Mme Geneviève Gaillard, usant de la faculté que l’article 38 du Règlement de l’Assemblée nationale confère aux députés d’assister aux réunions des commissions dont ils ne sont pas membres, a demandé si la nouvelle maquette « missions, programmes, actions » et le périmètre du nouveau MEDAD amélioreraient la lisibilité des documents budgétaires relatifs à l’environnement : diversité des ministères qui participent à cette politique, pluralité de fonds d’intervention et multiplicité des dispositifs fiscaux. On a déjà signalé que la structuration actuelle, avec des actions dispersées, rendait peu lisible les actions menées en matière d’environnement et de développement durable.

**CONSIGNE**
D'après le passage sur le budget de l'environnement, quel article du Règlement de l'Assemblée nationale permet aux députés d'assister aux réunions des commissions dont ils ne sont pas membres ?

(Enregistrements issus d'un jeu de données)
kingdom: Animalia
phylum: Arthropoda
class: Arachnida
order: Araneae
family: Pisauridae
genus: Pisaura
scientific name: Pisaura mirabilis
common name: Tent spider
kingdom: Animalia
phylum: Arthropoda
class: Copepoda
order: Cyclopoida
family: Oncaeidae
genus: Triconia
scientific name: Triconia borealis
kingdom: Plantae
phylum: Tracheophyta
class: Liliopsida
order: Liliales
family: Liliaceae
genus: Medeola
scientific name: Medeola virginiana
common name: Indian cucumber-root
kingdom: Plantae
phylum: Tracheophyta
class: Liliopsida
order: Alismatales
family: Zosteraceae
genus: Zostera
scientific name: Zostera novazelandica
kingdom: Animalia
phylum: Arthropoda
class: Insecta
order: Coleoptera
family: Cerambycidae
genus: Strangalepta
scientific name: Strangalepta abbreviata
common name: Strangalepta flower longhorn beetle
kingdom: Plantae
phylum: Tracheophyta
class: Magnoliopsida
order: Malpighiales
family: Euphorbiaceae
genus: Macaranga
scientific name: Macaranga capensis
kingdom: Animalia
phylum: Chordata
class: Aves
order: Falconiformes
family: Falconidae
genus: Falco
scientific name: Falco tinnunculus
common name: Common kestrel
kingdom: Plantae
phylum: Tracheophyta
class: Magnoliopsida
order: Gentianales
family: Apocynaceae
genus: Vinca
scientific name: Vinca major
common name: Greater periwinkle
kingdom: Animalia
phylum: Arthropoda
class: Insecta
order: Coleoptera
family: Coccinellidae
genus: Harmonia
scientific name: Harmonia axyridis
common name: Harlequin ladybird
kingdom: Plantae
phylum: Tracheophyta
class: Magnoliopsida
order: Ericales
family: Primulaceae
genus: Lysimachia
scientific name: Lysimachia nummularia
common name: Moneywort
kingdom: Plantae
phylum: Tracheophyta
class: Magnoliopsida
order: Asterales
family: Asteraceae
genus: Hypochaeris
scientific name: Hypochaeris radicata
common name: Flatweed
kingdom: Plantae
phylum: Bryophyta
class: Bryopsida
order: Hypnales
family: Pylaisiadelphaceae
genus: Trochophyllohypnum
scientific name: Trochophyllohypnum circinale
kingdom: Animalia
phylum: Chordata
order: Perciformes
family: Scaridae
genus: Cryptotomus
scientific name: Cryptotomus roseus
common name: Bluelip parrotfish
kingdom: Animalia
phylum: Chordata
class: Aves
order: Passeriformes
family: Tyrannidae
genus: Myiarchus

**RÉPONSE ATTENDUE**
L'article 38.